Exercise goal >> Only one portion of the data is to be written out: from the line bearing "right elbow: (595, 784)" through the line bearing "left back paw: (409, 888)". Write it exactly as it appears.

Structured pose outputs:
+++
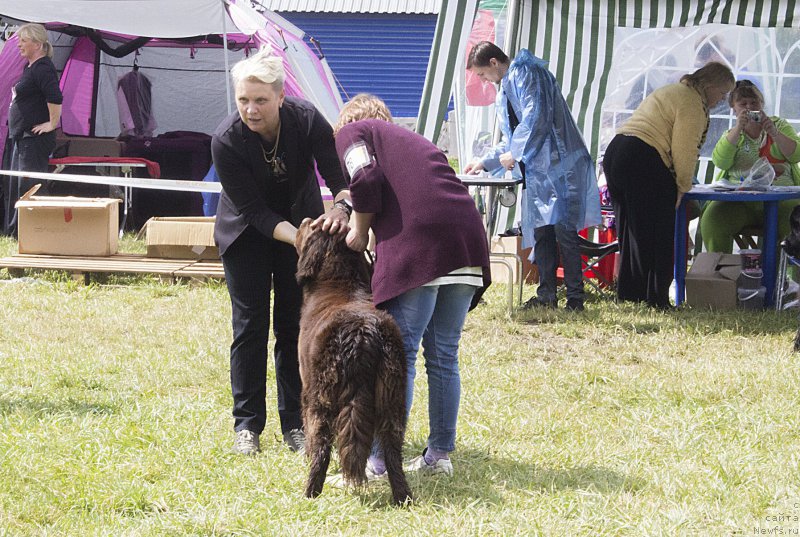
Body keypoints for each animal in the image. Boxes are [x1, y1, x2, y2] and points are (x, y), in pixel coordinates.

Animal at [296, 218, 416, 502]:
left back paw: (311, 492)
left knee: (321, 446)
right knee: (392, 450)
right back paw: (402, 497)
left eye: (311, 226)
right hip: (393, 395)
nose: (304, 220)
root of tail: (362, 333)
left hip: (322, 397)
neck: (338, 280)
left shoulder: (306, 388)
+++
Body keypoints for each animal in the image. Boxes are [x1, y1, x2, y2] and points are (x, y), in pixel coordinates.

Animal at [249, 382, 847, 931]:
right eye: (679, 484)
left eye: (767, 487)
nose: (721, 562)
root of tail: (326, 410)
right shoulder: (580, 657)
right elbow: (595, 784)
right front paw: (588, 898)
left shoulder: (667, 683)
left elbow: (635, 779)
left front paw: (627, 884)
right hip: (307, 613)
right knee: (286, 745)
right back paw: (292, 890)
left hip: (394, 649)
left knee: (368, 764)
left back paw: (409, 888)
+++
Worked solution >>
right elbow: (595, 784)
right front paw: (588, 898)
left shoulder: (667, 683)
left elbow: (635, 779)
left front paw: (627, 884)
right hip: (307, 613)
right knee: (286, 745)
right back paw: (292, 890)
left hip: (394, 649)
left knee: (368, 764)
left back paw: (409, 888)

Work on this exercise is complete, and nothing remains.